How a Laser Printer Works
Dec. 5, 2011 - Jim Bernstein
Almost everyone who has a computer has printed or has had the need to print something at some time whether it's been a document or picture etc. When it comes to printers, not all printers are the same. There are different types of printers with different functions and some work better than others for certain types of print jobs. Knowing what type of printer you need will allow your print jobs to look their best.
A laser printer differs from other types of printer such as dot matrix and ink jet in the way that it doesn't directly put ink on the paper. It uses a laser along with electricity to fuse the image to the paper with toner.
First, the computer sends data to the printer which is stored in the printer's memory.
Next, if the print job needs any fonts that the printer does not have are sent to the printer and stored in its memory.
The main concept in use with a laser printer is static electricity.
The core component of this system is the photoreceptor, which is a revolving cylinder shaped drum.
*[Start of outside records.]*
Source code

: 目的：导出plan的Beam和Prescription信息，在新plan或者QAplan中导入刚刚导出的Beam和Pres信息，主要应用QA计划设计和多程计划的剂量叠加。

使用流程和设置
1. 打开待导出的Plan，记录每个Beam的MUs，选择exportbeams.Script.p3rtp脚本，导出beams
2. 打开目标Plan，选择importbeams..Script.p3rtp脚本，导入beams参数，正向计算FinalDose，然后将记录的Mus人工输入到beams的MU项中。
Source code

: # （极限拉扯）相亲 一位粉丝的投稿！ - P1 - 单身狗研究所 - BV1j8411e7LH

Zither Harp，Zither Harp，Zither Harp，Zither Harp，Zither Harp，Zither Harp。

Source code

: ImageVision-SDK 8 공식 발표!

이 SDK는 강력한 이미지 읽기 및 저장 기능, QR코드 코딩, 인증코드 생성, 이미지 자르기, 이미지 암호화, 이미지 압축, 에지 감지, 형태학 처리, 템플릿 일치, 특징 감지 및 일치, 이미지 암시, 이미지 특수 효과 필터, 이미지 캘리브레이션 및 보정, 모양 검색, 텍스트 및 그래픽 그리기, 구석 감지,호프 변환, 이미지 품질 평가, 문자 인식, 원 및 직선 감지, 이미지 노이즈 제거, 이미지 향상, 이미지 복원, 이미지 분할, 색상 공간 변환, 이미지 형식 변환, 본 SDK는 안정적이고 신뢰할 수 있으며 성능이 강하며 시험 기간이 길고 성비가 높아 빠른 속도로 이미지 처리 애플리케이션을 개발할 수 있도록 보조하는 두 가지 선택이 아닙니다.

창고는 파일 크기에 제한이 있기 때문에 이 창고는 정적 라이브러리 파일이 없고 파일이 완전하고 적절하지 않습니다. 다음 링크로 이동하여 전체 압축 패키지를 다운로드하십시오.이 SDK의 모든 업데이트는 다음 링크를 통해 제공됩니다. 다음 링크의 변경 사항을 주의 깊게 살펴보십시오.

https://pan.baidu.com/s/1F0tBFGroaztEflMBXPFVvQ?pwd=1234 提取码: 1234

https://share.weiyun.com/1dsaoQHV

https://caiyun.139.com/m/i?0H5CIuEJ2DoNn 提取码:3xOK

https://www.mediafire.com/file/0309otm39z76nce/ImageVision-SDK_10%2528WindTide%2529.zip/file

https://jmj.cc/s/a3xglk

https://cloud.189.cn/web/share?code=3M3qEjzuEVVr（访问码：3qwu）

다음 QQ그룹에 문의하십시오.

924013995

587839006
This drum assembly is made of photoconductive material that is discharged by light photons. Before printing occurs, the drum must be cleaned to remove any traces of previous pages. The drum is given a positive charge by the corona wire, which is a wire with an electrical current running through it.
As the drum revolves, the printer shoots a small laser beam across the surface to discharge certain points to draw the letters and images to be printed as a pattern of electrical charges. The data in the printer's memory is written to the drum using this laser instead of ink or toner and this process changes the electrical charge in those spots.
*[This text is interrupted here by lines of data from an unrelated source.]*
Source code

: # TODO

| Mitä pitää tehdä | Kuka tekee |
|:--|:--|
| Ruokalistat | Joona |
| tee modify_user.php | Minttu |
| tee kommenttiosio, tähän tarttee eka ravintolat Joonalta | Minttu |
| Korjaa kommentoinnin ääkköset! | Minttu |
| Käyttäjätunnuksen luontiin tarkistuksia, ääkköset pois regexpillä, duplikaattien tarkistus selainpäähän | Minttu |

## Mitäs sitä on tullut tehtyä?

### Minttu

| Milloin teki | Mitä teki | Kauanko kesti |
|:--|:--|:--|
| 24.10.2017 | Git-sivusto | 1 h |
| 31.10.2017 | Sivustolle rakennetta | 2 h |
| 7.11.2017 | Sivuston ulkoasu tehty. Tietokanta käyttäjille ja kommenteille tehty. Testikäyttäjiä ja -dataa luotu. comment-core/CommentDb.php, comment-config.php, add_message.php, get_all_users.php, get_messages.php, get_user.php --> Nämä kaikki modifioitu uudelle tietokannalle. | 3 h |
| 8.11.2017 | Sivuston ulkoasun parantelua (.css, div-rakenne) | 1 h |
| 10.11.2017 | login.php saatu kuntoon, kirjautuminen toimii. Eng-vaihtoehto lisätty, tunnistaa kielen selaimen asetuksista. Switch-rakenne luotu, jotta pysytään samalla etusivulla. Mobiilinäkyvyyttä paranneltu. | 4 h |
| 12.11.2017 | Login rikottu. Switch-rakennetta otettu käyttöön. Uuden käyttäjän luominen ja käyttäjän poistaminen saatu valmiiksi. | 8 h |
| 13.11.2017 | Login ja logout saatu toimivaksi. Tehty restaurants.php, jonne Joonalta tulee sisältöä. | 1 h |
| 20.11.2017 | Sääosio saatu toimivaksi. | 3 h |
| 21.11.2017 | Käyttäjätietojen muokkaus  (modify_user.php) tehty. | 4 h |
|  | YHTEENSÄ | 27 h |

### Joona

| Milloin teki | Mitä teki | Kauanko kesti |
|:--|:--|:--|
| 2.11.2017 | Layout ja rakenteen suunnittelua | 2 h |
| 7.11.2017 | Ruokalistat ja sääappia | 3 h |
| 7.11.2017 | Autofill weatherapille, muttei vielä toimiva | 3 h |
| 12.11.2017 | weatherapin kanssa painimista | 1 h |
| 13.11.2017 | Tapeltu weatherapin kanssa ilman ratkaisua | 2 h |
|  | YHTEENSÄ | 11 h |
After the pattern is made, the printer coats the drum with positively charged black powder called toner. As the paper is being drawn in to the printer, the toner is applied to the drum. Since it has a positive charge, the toner clings to the negatively discharged areas of the drum, but not to the positively charged areas. At this point, the image is on the drum, along with the toner.
Finally, the printer passes the paper through the fuser, which is a pair of heated rollers. When the paper passes through these rollers, the loose toner powder melts and fuses with the fibers in the paper making it stick to the paper.
The last step of the fusing process is the pressure roller. This is a rubber roller that presses against the fuser roller and the paper feeds between it and the fuser roller. After putting the toner on the paper, the drum surface passes the discharge lamp. This light exposes the entire photoreceptor surface, erasing the original image and makes it ready for the next print job.